In supervised learning, we often use parametric models $p(\mathbf{y} \lvert \mathbf{X},\boldsymbol\theta)$ to explain data and infer optimal values of parameter $\boldsymbol\theta$ via maximum likelihood or maximum a posteriori estimation. If needed we can also infer a full posterior distribution $p(\boldsymbol\theta \lvert \mathbf{X},\mathbf{y})$ instead of a point estimate $\boldsymbol{\hat\theta}$. With increasing data complexity, models with a higher number of parameters are usually needed to explain data reasonably well. Methods that use models with a fixed number of parameters are called parametric methods.

In non-parametric methods, on the other hand, the number of parameters depend on the dataset size.
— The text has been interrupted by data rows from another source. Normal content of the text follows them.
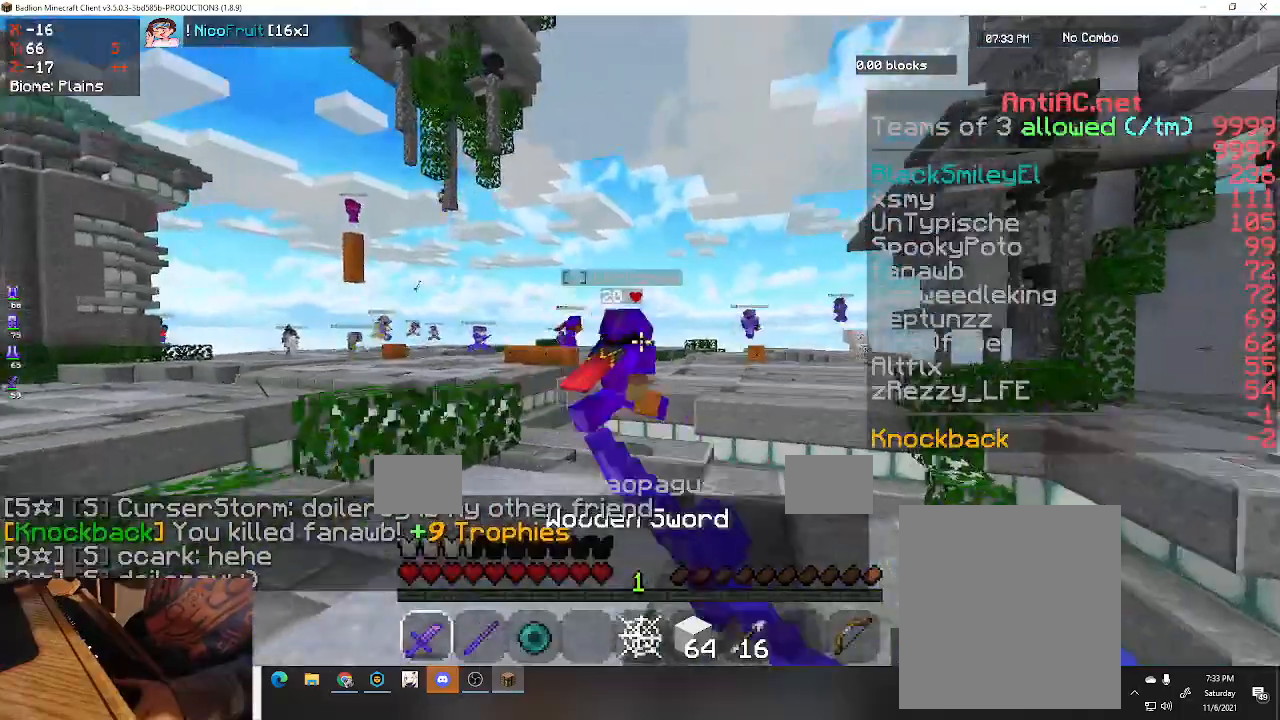
{"keys": ["d", "w"], "events": [[400, "d", "down"], [400, "space", "up"]]}
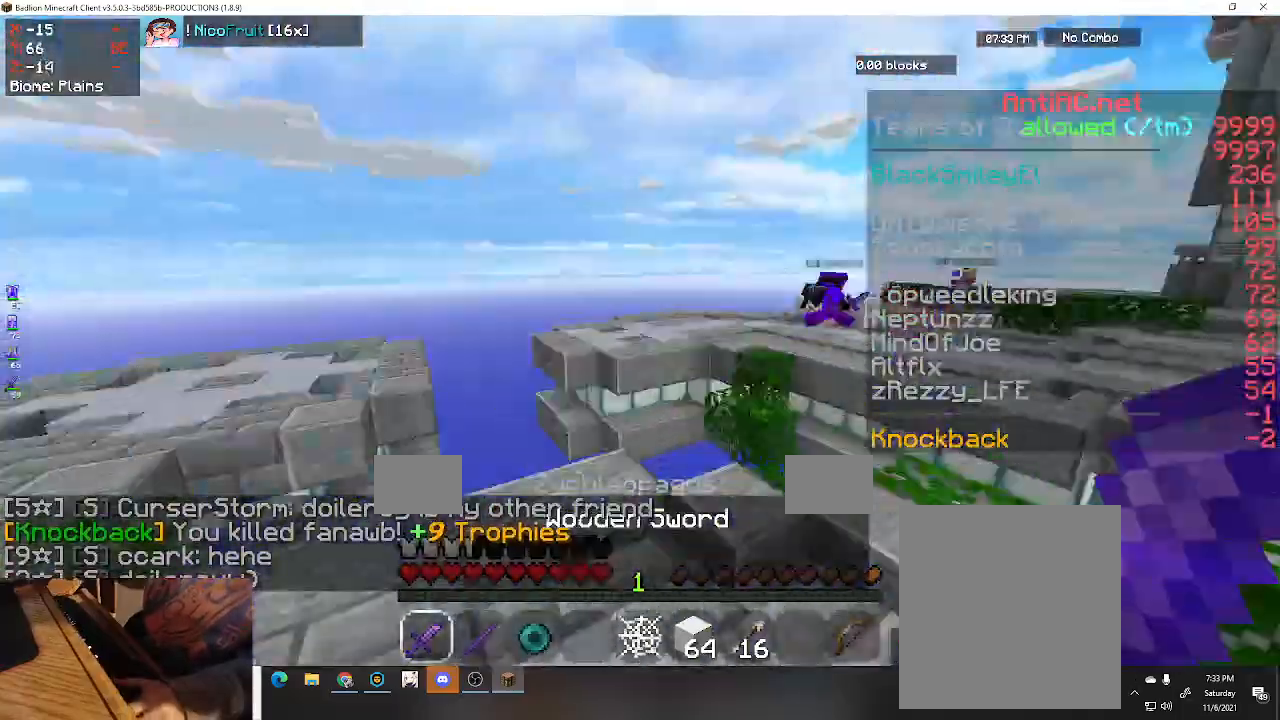
{"keys": ["w"], "events": [[67, "a", "down"], [200, "d", "up"], [400, "a", "up"]]}
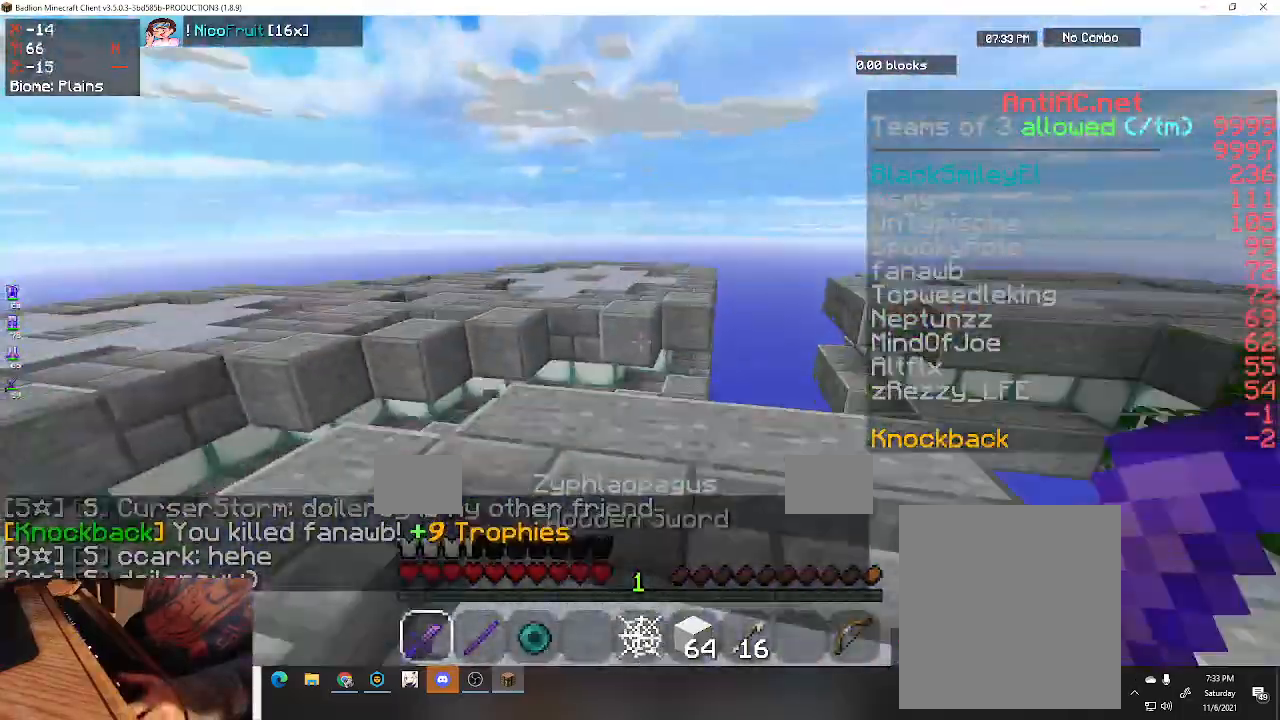
{"keys": ["a", "w"], "events": [[133, "a", "down"]]}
For example, in Nadaraya-Watson kernel regression, a weight $w_i$ is assigned to each observed target $y_i$ and for predicting the target value at a new point $\mathbf{x}$ a weighted average is computed:

$$f(\mathbf{x}) = \sum_{i=1}^{N}w_i(\mathbf{x})y_i$$

$$w_i(\mathbf{x}) = \frac{\kappa(\mathbf{x}, \mathbf{x}_{i})}{\sum_{i'=1}^{N}\kappa(\mathbf{x}, \mathbf{x}_{i'})}$$

Observations that are closer to $\mathbf{x}$ have a higher weight than observations that are further away. Weights are computed from $\mathbf{x}$ and observed $\mathbf{x}_i$ with a kernel $\kappa$. A special case is k-nearest neighbors (KNN) where the $k$ closest observations have a weight $1/k$, and all others have weight $0$. Non-parametric methods often need to process all training data for prediction and are therefore slower at inference time than parametric methods. On the other hand, training is usually faster as non-parametric models only need to remember training data.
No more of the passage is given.